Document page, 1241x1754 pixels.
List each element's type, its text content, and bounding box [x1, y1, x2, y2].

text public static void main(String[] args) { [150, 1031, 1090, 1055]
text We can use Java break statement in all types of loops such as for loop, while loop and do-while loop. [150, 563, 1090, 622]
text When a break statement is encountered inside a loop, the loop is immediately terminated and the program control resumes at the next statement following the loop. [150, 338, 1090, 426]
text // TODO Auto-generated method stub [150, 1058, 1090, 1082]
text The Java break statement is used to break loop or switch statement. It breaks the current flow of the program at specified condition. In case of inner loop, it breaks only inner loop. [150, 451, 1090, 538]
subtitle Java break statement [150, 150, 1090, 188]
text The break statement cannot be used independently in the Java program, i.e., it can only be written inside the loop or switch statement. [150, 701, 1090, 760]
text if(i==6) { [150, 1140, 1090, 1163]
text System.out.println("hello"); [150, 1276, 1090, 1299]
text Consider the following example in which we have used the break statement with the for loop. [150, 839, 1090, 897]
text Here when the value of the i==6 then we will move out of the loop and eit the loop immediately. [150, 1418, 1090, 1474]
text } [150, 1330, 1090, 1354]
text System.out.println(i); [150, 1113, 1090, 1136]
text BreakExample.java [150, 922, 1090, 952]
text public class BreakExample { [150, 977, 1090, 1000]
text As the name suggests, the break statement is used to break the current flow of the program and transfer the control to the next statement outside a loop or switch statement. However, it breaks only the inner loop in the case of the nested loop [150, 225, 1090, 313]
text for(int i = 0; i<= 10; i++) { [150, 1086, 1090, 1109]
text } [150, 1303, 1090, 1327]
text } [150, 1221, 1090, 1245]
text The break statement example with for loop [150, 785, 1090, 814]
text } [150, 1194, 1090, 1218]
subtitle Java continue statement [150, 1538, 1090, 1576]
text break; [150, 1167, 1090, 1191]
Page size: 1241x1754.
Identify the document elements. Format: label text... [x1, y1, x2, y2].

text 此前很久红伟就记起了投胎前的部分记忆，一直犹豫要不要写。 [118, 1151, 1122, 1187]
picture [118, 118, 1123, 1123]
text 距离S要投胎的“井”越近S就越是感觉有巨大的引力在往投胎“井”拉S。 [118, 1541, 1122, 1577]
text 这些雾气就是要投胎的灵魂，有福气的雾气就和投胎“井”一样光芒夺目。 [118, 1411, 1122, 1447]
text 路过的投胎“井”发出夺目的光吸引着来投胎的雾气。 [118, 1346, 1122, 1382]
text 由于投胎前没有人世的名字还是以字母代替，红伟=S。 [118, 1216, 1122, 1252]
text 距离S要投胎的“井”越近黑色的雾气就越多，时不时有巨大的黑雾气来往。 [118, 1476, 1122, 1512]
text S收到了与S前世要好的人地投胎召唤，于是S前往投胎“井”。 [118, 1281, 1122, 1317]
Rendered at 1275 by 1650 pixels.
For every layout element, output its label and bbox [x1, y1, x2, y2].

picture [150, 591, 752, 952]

Action item » Each entry above needs to be returned exactly as written.

Answer box »
Document page, 1241x1754 pixels.
List each element's type, its text content, and bounding box [x1, y1, x2, y2].

text public static void main(String[] args) { [150, 1031, 1090, 1055]
text We can use Java break statement in all types of loops such as for loop, while loop and do-while loop. [150, 563, 1090, 622]
text When a break statement is encountered inside a loop, the loop is immediately terminated and the program control resumes at the next statement following the loop. [150, 338, 1090, 426]
text // TODO Auto-generated method stub [150, 1058, 1090, 1082]
text The Java break statement is used to break loop or switch statement. It breaks the current flow of the program at specified condition. In case of inner loop, it breaks only inner loop. [150, 451, 1090, 538]
subtitle Java break statement [150, 150, 1090, 188]
text The break statement cannot be used independently in the Java program, i.e., it can only be written inside the loop or switch statement. [150, 701, 1090, 760]
text if(i==6) { [150, 1140, 1090, 1163]
text System.out.println("hello"); [150, 1276, 1090, 1299]
text Consider the following example in which we have used the break statement with the for loop. [150, 839, 1090, 897]
text Here when the value of the i==6 then we will move out of the loop and eit the loop immediately. [150, 1418, 1090, 1474]
text } [150, 1330, 1090, 1354]
text System.out.println(i); [150, 1113, 1090, 1136]
text BreakExample.java [150, 922, 1090, 952]
text public class BreakExample { [150, 977, 1090, 1000]
text As the name suggests, the break statement is used to break the current flow of the program and transfer the control to the next statement outside a loop or switch statement. However, it breaks only the inner loop in the case of the nested loop [150, 225, 1090, 313]
text for(int i = 0; i<= 10; i++) { [150, 1086, 1090, 1109]
text } [150, 1303, 1090, 1327]
text } [150, 1221, 1090, 1245]
text The break statement example with for loop [150, 785, 1090, 814]
text } [150, 1194, 1090, 1218]
subtitle Java continue statement [150, 1538, 1090, 1576]
text break; [150, 1167, 1090, 1191]
Page size: 1241x1754.
Identify the document elements. Format: label text... [x1, y1, x2, y2].

text 此前很久红伟就记起了投胎前的部分记忆，一直犹豫要不要写。 [118, 1151, 1122, 1187]
picture [118, 118, 1123, 1123]
text 距离S要投胎的“井”越近S就越是感觉有巨大的引力在往投胎“井”拉S。 [118, 1541, 1122, 1577]
text 这些雾气就是要投胎的灵魂，有福气的雾气就和投胎“井”一样光芒夺目。 [118, 1411, 1122, 1447]
text 路过的投胎“井”发出夺目的光吸引着来投胎的雾气。 [118, 1346, 1122, 1382]
text 由于投胎前没有人世的名字还是以字母代替，红伟=S。 [118, 1216, 1122, 1252]
text 距离S要投胎的“井”越近黑色的雾气就越多，时不时有巨大的黑雾气来往。 [118, 1476, 1122, 1512]
text S收到了与S前世要好的人地投胎召唤，于是S前往投胎“井”。 [118, 1281, 1122, 1317]
Rendered at 1275 by 1650 pixels.
For every layout element, output its label and bbox [x1, y1, x2, y2].

picture [150, 591, 752, 952]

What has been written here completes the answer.